Ada perbedaan prinsip dalam pemberian suaka ini. Dalam suaka teritorial, kekuasaan yang memberikan suaka merupakan hak dan atribut kedaulatan negara yang bersangkutan. Sedangkan dalam suaka ekstra teritorial, kekuasaan memberikan suaka mengesampingkan kedaulatan teritorial negara. Artinya, seorang duta besar boleh memberikan perlindungan di gedung kedutaan besarnya kepada pemohon suaka, tanpa harus meminta persetujuan terlebih dahulu kepada kepala negaranya. Dalam hal ini ia berkuasa penuh menentukan layak tidaknya seseorang diberikan perlindungan.
Di samping dua suatu di atas, masih ada lagi bentuk suaka politik, yakni suaka netral (neutral asylum). Dalam suaka bentuk ini, pemohon suaka tidak memasuki kedutaan asing atau lari kesuatu negara, tetapi ia memilih tempat perlindungan ke gedung lembaga-lembaga internasional, seperti perwakilan PBB di Jakarta, atau gedung Sekretariat ASEAN. Ia meminta suaka kepada pejabat lembaga-lembaga tersebut.

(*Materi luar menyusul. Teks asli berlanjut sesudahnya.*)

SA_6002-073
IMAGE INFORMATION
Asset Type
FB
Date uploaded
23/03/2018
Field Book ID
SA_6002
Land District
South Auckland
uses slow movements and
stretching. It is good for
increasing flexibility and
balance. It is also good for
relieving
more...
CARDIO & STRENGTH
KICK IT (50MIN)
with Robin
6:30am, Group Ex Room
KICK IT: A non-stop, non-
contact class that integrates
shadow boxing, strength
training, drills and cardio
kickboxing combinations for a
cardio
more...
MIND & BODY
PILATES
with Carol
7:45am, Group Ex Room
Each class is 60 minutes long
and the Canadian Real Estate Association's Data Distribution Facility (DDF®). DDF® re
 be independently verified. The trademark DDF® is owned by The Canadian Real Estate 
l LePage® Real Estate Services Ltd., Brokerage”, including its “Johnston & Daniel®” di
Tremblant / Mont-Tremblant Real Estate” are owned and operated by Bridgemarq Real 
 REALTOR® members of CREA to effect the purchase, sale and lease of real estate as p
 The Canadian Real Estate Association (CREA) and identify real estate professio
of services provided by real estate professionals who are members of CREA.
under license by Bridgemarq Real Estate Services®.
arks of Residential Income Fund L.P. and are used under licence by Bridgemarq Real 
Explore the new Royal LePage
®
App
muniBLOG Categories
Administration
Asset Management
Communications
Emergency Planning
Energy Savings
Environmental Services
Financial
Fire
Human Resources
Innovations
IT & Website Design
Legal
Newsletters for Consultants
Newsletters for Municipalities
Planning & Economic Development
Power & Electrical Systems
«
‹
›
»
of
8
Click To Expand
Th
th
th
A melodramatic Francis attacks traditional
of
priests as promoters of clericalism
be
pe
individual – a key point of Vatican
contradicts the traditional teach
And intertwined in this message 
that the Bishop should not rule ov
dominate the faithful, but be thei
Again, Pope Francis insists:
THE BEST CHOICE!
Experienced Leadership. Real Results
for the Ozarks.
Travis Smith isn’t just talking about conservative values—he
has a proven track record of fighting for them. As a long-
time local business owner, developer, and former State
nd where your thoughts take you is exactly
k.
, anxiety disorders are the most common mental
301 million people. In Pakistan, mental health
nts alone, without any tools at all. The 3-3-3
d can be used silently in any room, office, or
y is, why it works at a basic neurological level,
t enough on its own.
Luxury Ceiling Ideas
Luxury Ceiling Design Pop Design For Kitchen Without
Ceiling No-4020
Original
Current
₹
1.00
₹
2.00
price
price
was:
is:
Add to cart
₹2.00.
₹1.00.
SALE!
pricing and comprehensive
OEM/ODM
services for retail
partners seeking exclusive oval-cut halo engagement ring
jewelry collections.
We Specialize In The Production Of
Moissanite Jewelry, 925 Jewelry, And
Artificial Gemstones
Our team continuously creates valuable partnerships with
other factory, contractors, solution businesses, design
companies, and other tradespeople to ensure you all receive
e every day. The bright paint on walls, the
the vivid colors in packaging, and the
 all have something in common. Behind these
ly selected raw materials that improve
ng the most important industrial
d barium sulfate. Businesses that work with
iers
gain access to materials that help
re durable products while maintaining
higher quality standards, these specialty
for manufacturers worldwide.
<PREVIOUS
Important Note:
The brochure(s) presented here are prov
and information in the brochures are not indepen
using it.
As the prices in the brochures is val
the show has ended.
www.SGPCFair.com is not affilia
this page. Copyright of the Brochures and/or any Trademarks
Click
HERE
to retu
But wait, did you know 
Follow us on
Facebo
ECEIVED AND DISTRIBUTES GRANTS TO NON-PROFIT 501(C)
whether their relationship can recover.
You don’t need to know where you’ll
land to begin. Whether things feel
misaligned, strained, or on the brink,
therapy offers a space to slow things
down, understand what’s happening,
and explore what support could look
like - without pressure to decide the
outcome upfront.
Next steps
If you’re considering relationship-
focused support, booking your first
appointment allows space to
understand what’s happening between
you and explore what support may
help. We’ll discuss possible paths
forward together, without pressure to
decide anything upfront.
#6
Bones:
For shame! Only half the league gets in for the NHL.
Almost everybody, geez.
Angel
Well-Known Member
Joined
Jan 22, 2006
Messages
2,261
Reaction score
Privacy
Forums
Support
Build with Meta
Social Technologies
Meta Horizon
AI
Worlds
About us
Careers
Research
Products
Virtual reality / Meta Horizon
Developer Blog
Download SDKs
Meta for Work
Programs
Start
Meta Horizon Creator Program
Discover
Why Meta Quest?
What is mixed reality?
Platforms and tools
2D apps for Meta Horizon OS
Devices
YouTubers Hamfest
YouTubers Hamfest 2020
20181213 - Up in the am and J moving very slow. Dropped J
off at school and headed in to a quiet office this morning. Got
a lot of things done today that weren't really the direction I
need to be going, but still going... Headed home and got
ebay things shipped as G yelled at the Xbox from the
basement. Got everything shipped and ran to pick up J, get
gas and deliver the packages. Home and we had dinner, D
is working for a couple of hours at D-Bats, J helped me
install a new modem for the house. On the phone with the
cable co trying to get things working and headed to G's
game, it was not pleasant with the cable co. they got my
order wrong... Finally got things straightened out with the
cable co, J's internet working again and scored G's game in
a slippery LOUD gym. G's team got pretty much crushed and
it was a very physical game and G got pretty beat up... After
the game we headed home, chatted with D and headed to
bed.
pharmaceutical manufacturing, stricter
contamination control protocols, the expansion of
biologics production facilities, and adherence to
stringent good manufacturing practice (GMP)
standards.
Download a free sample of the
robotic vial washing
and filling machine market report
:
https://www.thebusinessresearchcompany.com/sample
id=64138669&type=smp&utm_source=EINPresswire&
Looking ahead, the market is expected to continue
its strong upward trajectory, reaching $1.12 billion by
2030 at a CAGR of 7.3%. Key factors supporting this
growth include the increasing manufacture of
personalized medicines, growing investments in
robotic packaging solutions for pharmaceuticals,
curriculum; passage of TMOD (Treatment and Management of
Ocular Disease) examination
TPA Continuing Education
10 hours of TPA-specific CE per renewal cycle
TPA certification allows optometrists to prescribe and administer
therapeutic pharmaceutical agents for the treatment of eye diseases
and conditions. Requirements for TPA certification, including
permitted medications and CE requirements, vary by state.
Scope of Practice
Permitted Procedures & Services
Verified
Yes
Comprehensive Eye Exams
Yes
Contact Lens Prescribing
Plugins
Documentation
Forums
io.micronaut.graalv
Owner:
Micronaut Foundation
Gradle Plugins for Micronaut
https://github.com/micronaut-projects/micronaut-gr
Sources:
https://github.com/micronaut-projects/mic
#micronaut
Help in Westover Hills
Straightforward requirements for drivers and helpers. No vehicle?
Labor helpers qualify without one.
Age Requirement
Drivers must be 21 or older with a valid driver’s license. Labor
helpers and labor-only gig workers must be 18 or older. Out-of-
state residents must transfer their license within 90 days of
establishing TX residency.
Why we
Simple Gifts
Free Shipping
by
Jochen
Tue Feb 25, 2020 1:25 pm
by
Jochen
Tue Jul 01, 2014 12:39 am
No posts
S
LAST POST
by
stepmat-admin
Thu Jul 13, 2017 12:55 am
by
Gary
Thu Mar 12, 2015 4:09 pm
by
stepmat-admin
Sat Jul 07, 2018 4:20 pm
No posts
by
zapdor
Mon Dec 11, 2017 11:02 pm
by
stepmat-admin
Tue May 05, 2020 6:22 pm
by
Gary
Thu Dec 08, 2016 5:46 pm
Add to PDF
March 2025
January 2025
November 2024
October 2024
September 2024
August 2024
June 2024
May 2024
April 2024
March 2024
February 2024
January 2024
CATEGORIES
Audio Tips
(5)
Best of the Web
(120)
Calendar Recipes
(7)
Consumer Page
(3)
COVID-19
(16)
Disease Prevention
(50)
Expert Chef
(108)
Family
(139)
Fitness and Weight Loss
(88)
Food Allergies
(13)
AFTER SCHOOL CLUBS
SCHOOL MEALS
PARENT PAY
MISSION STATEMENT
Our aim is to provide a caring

5. Pandangan Ulama tentang Suaka Politik
Pandangan ulama mengenai masalah suaka politik berpangkal dari pembagian mereka tentang dua negara (dunia), yaitu dar al-harb dan dar al-Islam, sebagaimana telah diuraikan pada bagian sebelumnya. Disamping itu, mereka juga bercermin pada praktik Nabi dalam hubungan internasional. Dari pembahasan mereka tentang hal ini, ulama kemudian merumuskan pendapat mengenai warga negara yang meminta suaka politik ke dar al-Islam.
Pada prinsipnya, Islam tidak menghalangi penduduk dari dar al-harb untuk minta perlindungan (suaka) ke dar al-Islam. Hal ini ditegaskan sendiri oleh Allah dalam Al-Quran surat al-Tawbah, 9:6. Abu Hanifah ayat ini menjelaskan bahwa kalaiu ada orang musyrik yang datang memohon suaka, maka ia harus diterima dan dilindungi. Setelah itu, ia dapat dikembalikan ke daerah yang aman bagi jiwanya. Keizinan untuk mendapat suaka dari dar al-Islam hanya berlaku untuk beberapa waktu tertentu saja.
Namun para ulama berbeda pendapat tentang berapa lamanya waktu mereka boleh menetap di dar al-Islam. Abu Hanifah dan sebagian ulama mazhab Hanbali berpendapat bahwa keizinan tinggal bagi pemohon suaka hanya berlaku selama setahun saja. Sedangkan Syafi’i bulan saja, kecuali bila kepada negara memandang perlu untuk memperpanjang izin tinggalnya. Sementara Malik berpendapat bahwa keizinan tinggal mereka tidak dibatasi oleh waktu.